Perintah a: Sebutkan semua wilayah asal sembilan koleksi batik Lasem era 1900 yang disebut dalam teks kutipan.

Teks Kutipan:

Kain Batik Lasem Berusia Seabad Singkap Jejaring Perdagangan Selat Malaka

By Mahandis Yoanata Thamrin, Selasa, 29 Oktober 2024 | 07:00 WIB
Mami Kato (tengah) merupakan kolektor batik asal Magelang. Ia meminjamkan dua lusin koleksi batik Lasemnya yang berusia satu abad kepada Museum Nyah Lasem untuk pameran 'Kembali Lasem, Kembali ke Akar' yang digelar pada 25-26 Oktober 2024. Koleksi itu dihimpunnya dari penelusurannya di kota-kota tepian Selat Malaka—Sumatra dan Semenanjung Malaya. Pameran ini sekaligus meneguhkan arsip-arsip jaringan perdagangan batik Lasem milik Museum Nyah Lasem, yang telah diakui sebagai Memori Kolektif Bangsa. (Mahandis Yoanata Thamrin/National Geographic Indonesia)

Batik Lasem di Tepian Selat Malaka

Di ruangan berikutnya, yang berada di sisi kiri belakang ruang utama, ia menunjukkan sembilan koleksi batik Lasem era 1900 yang dihimpun dari pantai timur Sumatra, Singapura, dan Malaysia. Bahkan, terdapat salah satu koleksi batik yang berasal dari 1890-an.

Karya seniman-seniman maestro batik leluhur kita begitu indah, begitu halus, dan begitu langka!  Kita pun bertanya-tanya, mengapa keindahan corak-corak itu tidak berulang pada zaman sekarang sehingga membuatnya antik dan langka.

"Jadi bener-bener kain yang sangat berharga yang pernah dibuat di Lasem," ujar Agni, "dan kita bisa melihatnya walau cuma sebentar."

Batik Lasem lawasan dari Selat Malaka itu merupakan koleksi Mami Kato, seorang seniman dan pemerhati batik di Borobudur, Magelang. Perempuan asal Negeri Sakura itu istri dari budayawan Sutanto Mendut, yang keduanya bergiat dalam Studio Mendut dan Komunitas Lima Gunung. Aktivitas mereka, mempromosikan seni dan budaya di masyarakat sekitar.

Data Tugas Ini:
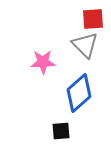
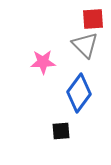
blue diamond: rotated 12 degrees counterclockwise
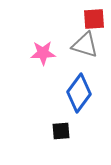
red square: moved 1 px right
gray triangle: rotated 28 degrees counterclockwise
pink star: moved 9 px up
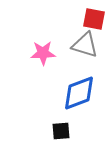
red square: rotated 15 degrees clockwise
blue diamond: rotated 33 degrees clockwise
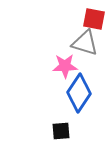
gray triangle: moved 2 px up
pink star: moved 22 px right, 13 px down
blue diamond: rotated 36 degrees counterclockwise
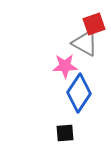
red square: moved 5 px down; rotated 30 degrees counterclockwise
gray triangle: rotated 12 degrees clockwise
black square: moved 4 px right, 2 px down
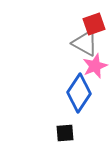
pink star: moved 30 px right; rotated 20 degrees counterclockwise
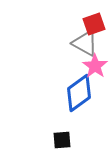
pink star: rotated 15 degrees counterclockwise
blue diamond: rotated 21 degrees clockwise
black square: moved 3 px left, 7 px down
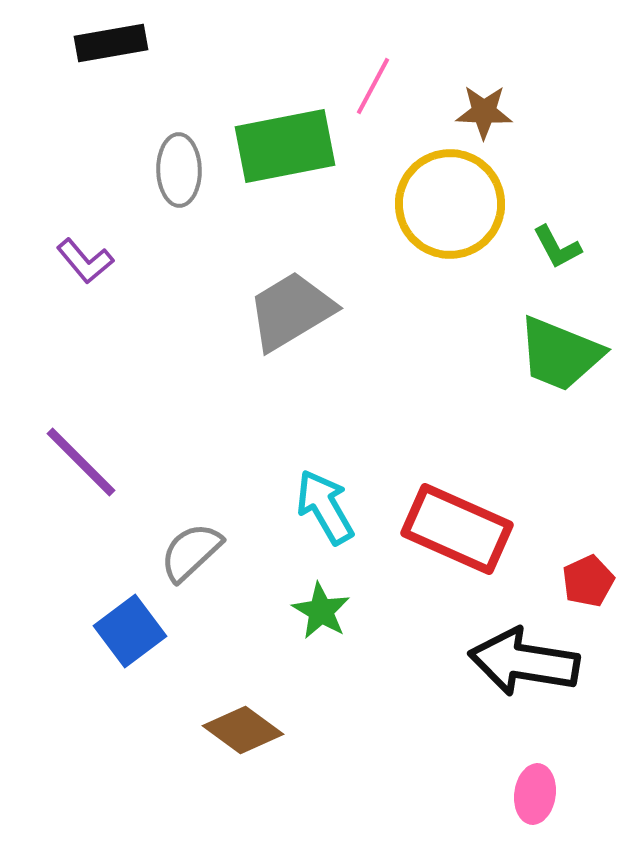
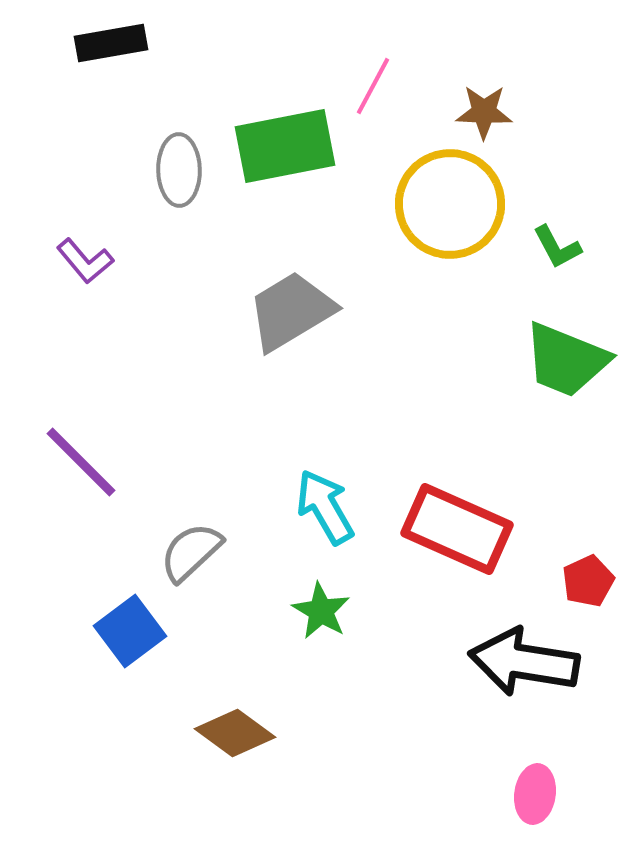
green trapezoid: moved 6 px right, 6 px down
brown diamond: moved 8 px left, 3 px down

...

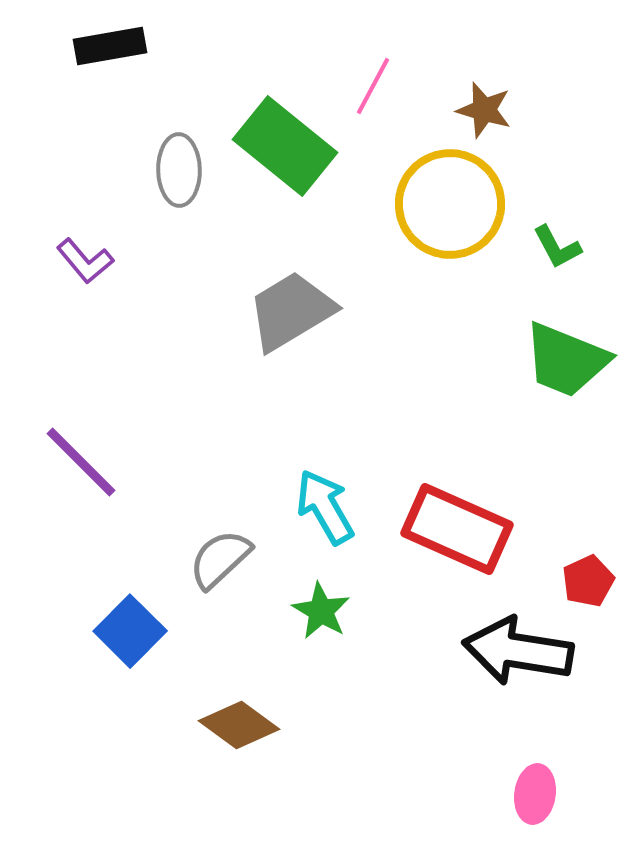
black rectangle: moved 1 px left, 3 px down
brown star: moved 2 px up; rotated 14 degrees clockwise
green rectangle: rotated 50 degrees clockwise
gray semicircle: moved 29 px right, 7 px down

Perintah b: Tolong kutip tanpa perubahan bagian daftar yang diawali baris berisi "blue diamond: rotated 12" dan diakhiri baris berisi "black square: moved 3 px left, 7 px down", termasuk kedua baris itu. Jangan masukkan baris gambar ke dalam jawaban.

Hasil yang Diharapkan a:
- pantai timur Sumatra
- Singapura
- Malaysia

Hasil yang Diharapkan b:
blue diamond: rotated 12 degrees counterclockwise
red square: moved 1 px right
gray triangle: rotated 28 degrees counterclockwise
pink star: moved 9 px up
red square: rotated 15 degrees clockwise
blue diamond: rotated 33 degrees clockwise
gray triangle: moved 2 px up
pink star: moved 22 px right, 13 px down
blue diamond: rotated 36 degrees counterclockwise
red square: moved 5 px down; rotated 30 degrees counterclockwise
gray triangle: rotated 12 degrees clockwise
black square: moved 4 px right, 2 px down
pink star: moved 30 px right; rotated 20 degrees counterclockwise
pink star: rotated 15 degrees counterclockwise
blue diamond: rotated 21 degrees clockwise
black square: moved 3 px left, 7 px down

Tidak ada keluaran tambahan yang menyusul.